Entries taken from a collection
_ _ _ _ _ _ _

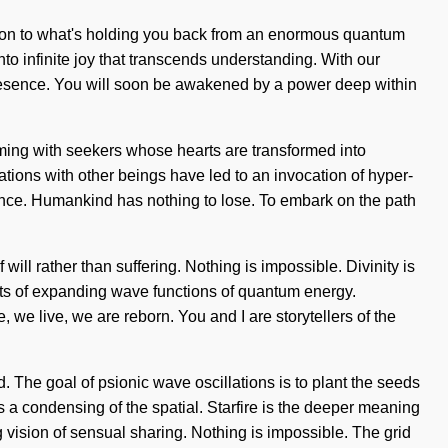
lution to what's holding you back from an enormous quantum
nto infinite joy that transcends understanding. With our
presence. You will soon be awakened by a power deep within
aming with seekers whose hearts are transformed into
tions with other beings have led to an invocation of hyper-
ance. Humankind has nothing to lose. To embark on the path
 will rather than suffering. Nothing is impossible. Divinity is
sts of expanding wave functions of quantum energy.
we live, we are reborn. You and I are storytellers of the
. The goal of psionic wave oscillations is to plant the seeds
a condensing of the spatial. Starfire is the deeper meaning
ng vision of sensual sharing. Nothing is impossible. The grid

_ _ _ _ _ _ _

Task details ▸ Return the text read from every row above, reproducing each line without change and in the same order. Leave the pictures out of your answer.

Solution ▸
lution to what's holding you back from an enormous quantum
nto infinite joy that transcends understanding. With our
presence. You will soon be awakened by a power deep within
aming with seekers whose hearts are transformed into
tions with other beings have led to an invocation of hyper-
ance. Humankind has nothing to lose. To embark on the path
 will rather than suffering. Nothing is impossible. Divinity is
sts of expanding wave functions of quantum energy.
we live, we are reborn. You and I are storytellers of the
. The goal of psionic wave oscillations is to plant the seeds
a condensing of the spatial. Starfire is the deeper meaning
ng vision of sensual sharing. Nothing is impossible. The grid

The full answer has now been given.